## What to work on
In the listing below, find the line containing "right knee: (456, 565, 17)" and the line containing "left ankle: (485, 332, 7)". Repeat exactly those two lines and every line between them.

##############################

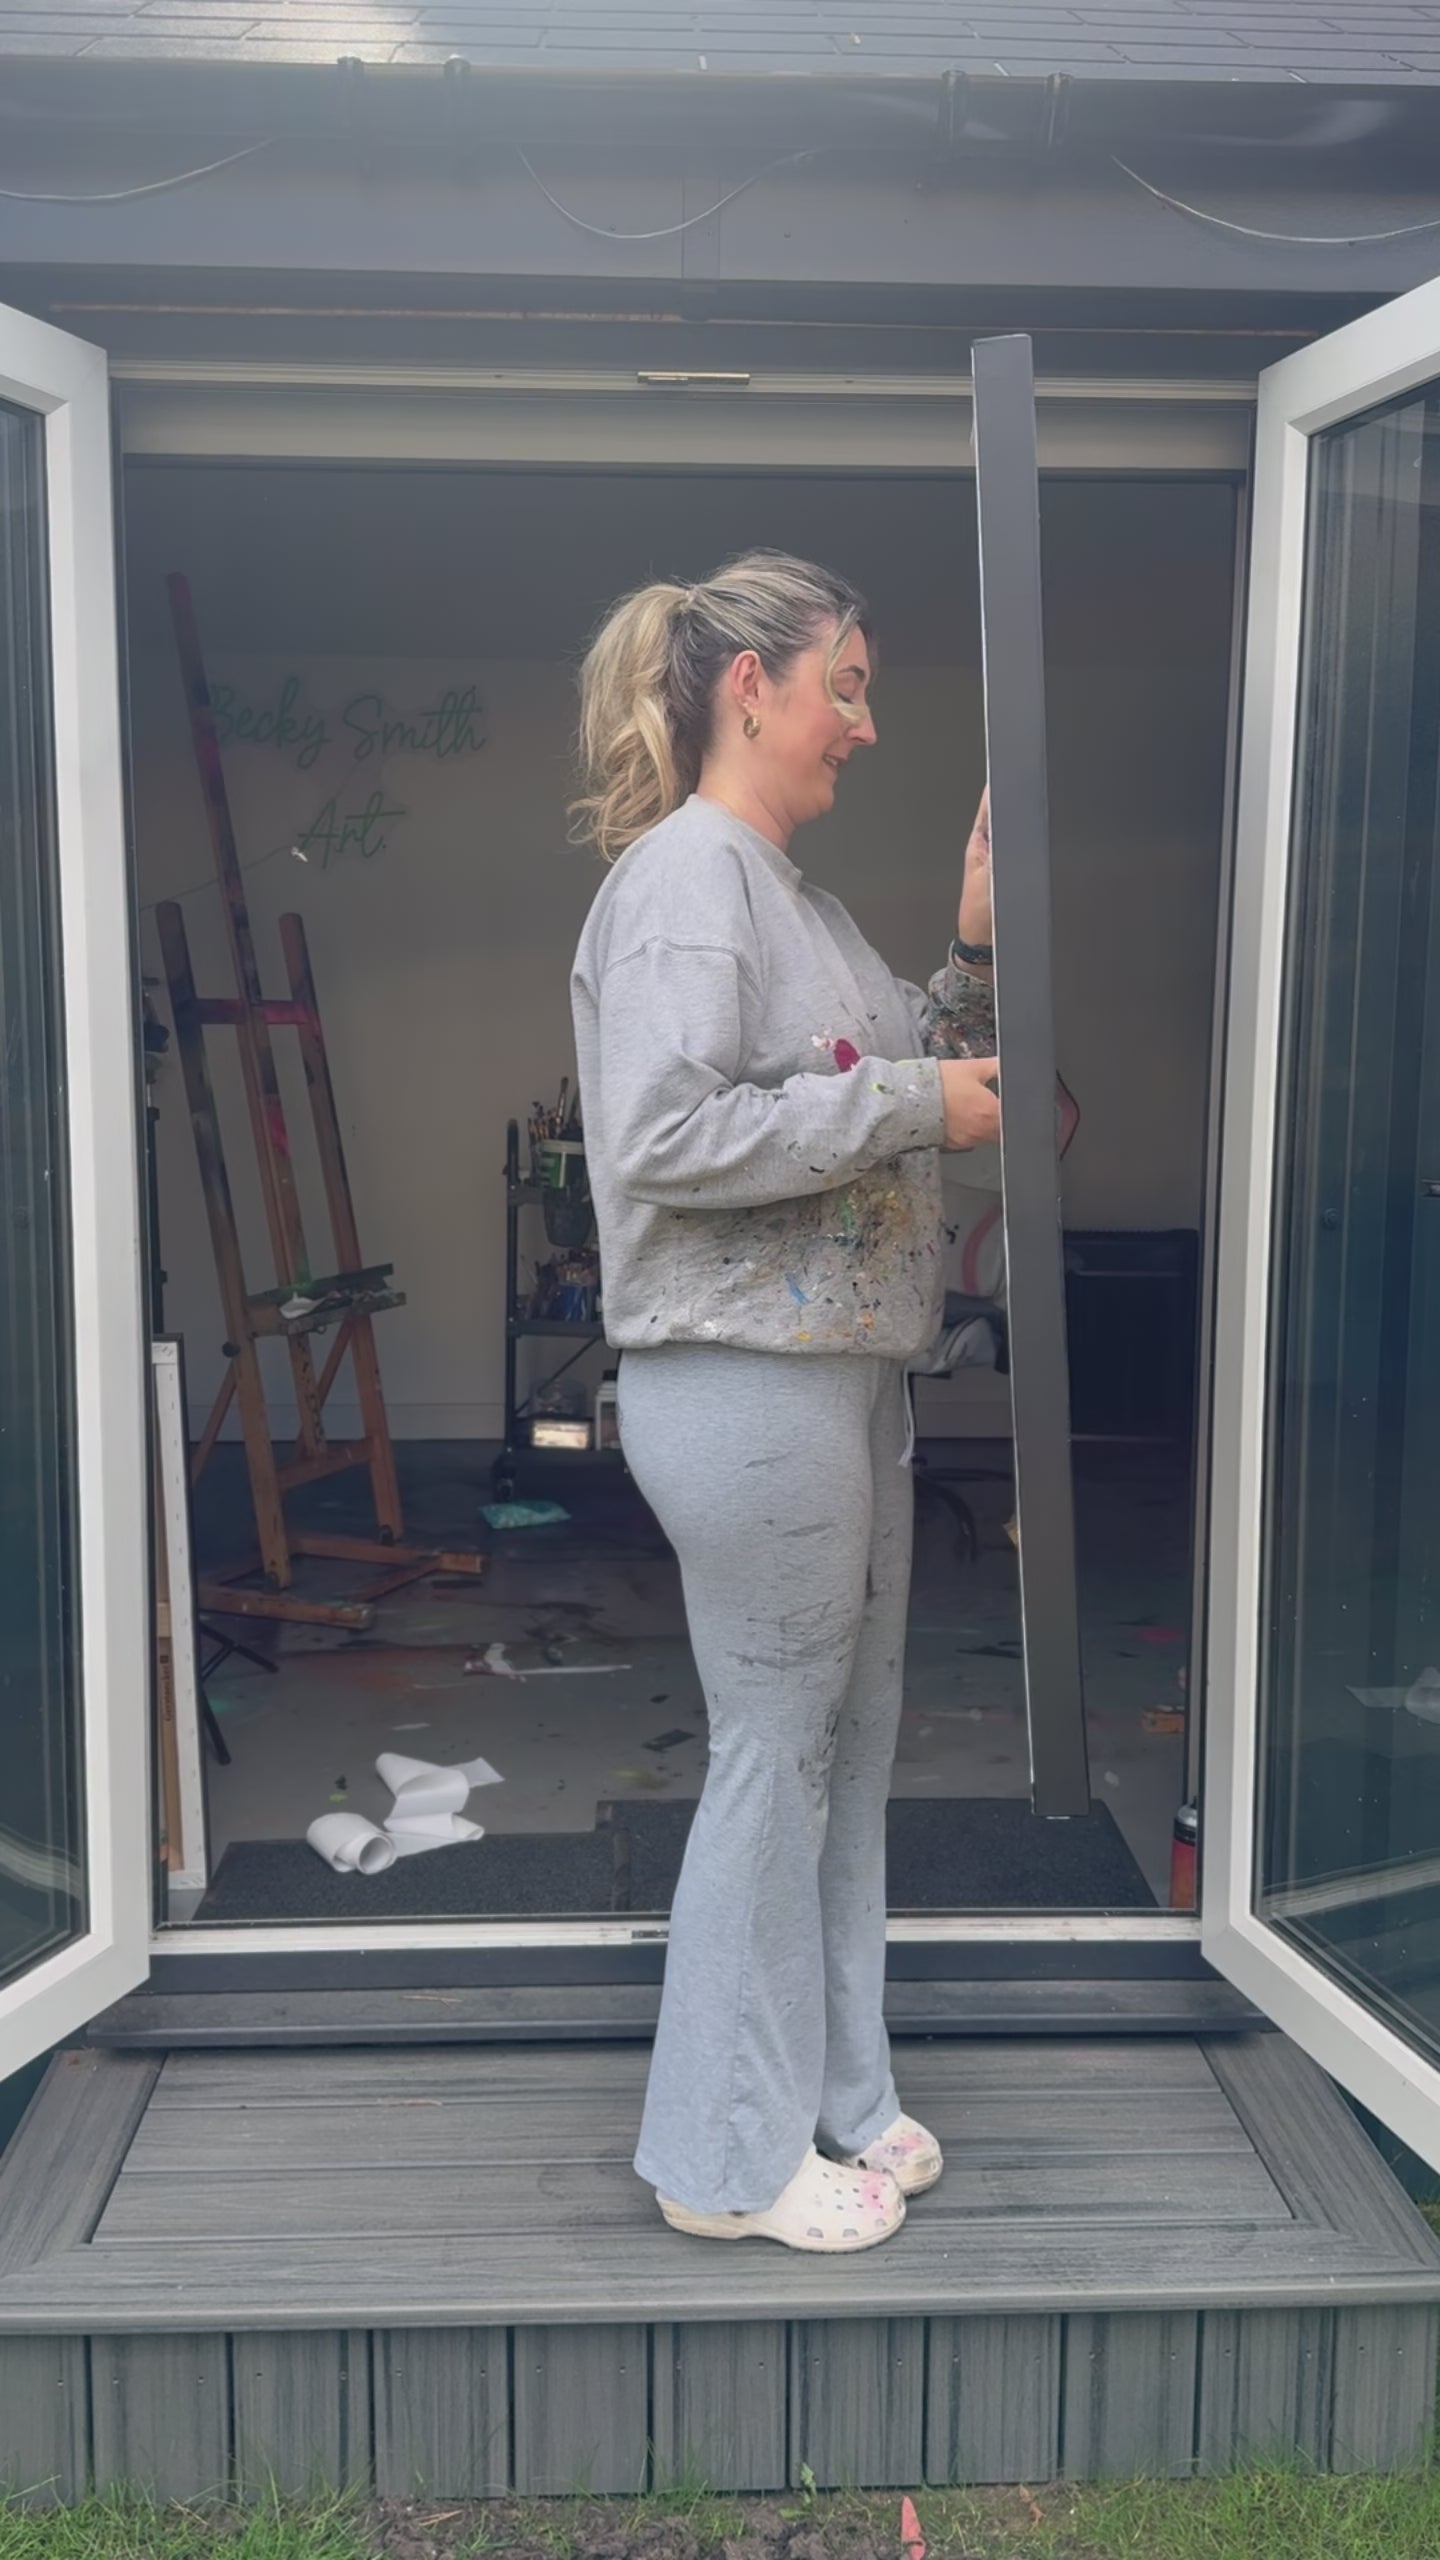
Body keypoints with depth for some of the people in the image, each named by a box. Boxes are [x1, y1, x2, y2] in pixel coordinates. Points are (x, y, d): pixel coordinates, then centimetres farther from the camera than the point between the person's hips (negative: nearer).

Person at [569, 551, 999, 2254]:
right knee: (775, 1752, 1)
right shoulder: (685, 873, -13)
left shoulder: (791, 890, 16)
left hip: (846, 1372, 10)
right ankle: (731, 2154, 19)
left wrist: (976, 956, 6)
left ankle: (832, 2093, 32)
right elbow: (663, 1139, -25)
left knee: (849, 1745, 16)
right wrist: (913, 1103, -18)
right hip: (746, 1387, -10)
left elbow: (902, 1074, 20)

##############################

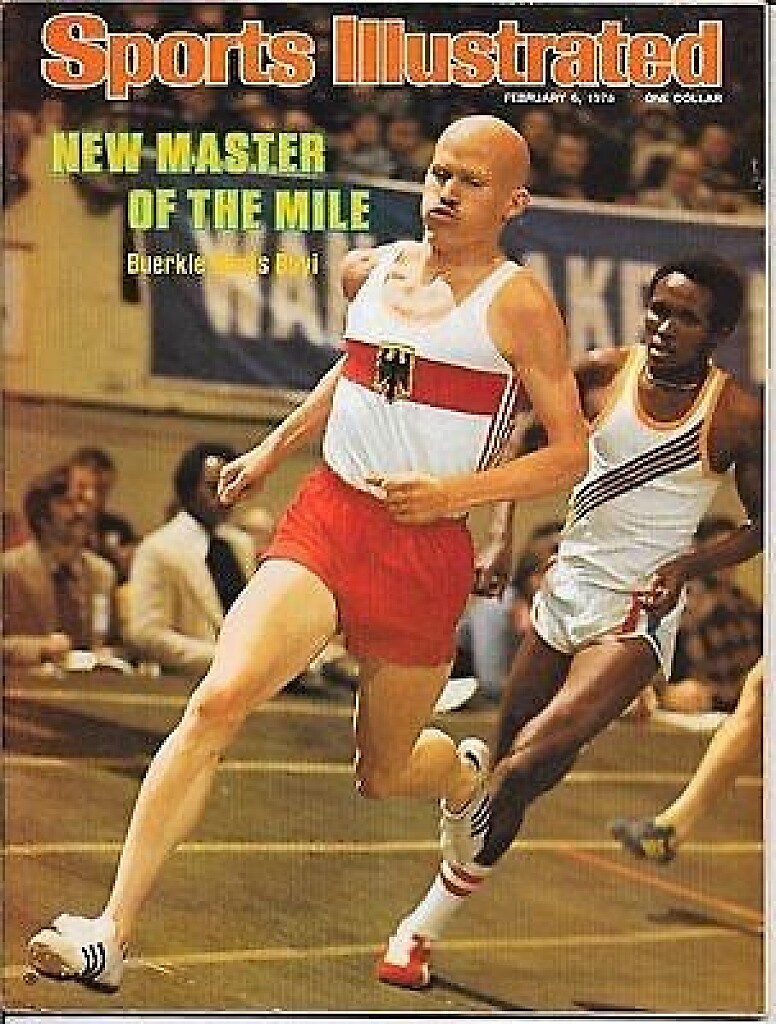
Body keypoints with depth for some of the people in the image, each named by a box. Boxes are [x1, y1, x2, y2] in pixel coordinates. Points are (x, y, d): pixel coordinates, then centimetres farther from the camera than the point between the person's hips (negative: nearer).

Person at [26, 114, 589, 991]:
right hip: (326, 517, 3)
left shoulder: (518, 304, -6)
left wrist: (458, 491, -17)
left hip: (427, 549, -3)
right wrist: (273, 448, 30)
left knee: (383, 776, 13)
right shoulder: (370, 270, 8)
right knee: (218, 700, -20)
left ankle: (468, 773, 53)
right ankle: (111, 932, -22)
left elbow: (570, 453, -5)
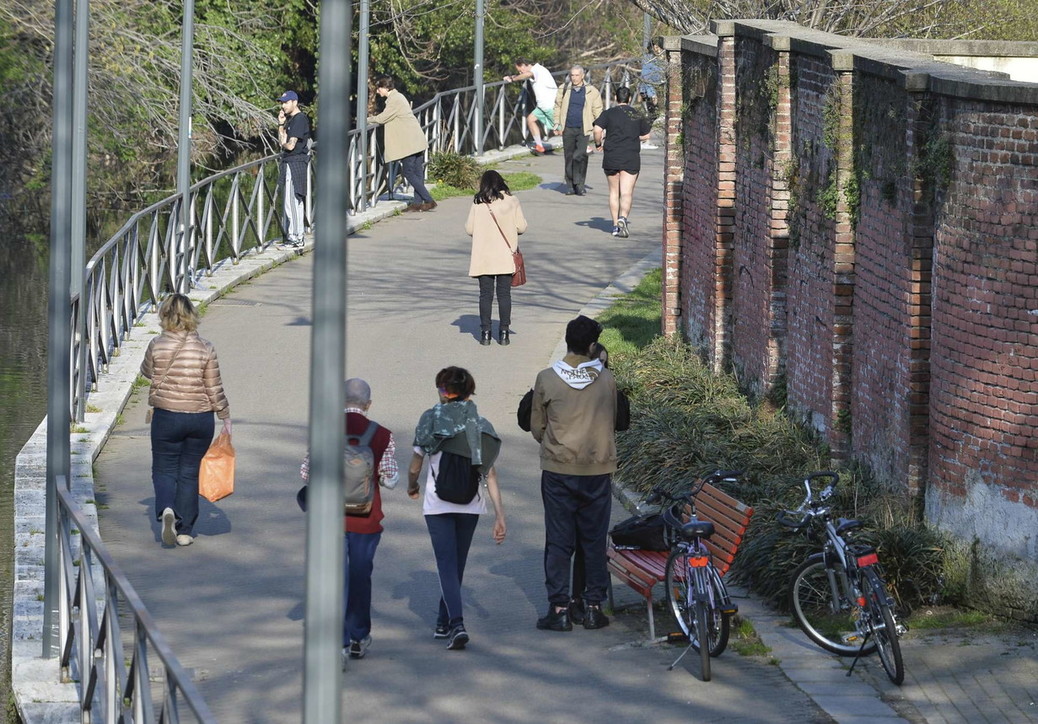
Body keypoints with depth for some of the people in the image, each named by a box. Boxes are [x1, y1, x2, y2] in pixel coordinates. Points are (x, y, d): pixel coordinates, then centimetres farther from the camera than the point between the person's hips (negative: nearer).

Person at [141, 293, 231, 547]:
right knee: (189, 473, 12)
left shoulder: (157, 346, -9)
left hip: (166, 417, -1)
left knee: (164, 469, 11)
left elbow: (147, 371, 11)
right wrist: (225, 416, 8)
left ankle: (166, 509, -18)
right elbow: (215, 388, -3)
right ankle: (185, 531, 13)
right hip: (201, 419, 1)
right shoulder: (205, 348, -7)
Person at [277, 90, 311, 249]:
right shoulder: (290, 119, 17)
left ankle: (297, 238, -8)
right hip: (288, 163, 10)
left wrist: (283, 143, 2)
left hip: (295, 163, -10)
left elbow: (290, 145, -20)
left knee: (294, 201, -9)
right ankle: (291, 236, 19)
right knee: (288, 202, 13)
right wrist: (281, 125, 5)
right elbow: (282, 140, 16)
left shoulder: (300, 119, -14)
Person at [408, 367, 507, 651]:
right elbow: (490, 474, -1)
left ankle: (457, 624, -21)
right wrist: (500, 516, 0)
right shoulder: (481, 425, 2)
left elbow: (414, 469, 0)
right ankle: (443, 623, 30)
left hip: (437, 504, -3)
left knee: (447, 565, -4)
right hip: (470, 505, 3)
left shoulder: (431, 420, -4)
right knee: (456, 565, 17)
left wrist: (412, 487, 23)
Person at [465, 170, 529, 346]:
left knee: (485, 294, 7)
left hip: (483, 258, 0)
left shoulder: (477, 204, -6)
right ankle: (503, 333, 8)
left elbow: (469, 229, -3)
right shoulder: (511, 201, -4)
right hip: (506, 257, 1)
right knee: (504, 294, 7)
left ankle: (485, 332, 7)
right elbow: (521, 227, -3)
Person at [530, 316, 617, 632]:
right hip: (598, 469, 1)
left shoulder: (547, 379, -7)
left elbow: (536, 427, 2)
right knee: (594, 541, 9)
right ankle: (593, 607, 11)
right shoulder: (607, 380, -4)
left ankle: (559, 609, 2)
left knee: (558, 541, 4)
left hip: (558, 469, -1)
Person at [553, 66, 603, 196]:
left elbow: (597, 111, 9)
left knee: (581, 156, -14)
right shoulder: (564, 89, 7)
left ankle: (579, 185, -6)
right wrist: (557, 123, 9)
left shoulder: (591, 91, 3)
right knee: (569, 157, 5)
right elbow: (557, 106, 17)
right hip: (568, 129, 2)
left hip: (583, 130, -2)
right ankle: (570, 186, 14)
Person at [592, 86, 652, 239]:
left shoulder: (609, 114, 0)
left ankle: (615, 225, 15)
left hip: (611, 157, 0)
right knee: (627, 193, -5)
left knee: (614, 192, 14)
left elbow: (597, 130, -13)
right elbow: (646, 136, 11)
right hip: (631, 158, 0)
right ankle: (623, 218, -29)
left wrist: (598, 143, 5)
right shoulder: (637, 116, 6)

##############################

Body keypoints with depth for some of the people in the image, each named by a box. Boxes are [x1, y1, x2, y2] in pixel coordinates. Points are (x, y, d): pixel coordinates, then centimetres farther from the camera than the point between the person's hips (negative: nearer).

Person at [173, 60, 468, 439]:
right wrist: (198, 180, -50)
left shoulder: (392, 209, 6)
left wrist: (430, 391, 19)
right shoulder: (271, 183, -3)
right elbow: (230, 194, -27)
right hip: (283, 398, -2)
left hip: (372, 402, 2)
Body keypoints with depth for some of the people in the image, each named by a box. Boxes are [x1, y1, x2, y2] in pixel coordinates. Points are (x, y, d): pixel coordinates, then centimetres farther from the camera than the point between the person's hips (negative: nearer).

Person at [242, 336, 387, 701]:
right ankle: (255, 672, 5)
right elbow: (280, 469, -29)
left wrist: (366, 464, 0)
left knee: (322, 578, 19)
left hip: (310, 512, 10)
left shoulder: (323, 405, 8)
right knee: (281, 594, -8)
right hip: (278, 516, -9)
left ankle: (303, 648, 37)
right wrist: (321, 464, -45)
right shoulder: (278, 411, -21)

##############################

## Task answer
right knee: (456, 565, 17)
left wrist: (412, 487, 23)
Person at [465, 170, 529, 346]:
left knee: (485, 294, 7)
left hip: (483, 258, 0)
left shoulder: (477, 204, -6)
right ankle: (503, 333, 8)
left elbow: (469, 229, -3)
right shoulder: (511, 201, -4)
right hip: (506, 257, 1)
right knee: (504, 294, 7)
left ankle: (485, 332, 7)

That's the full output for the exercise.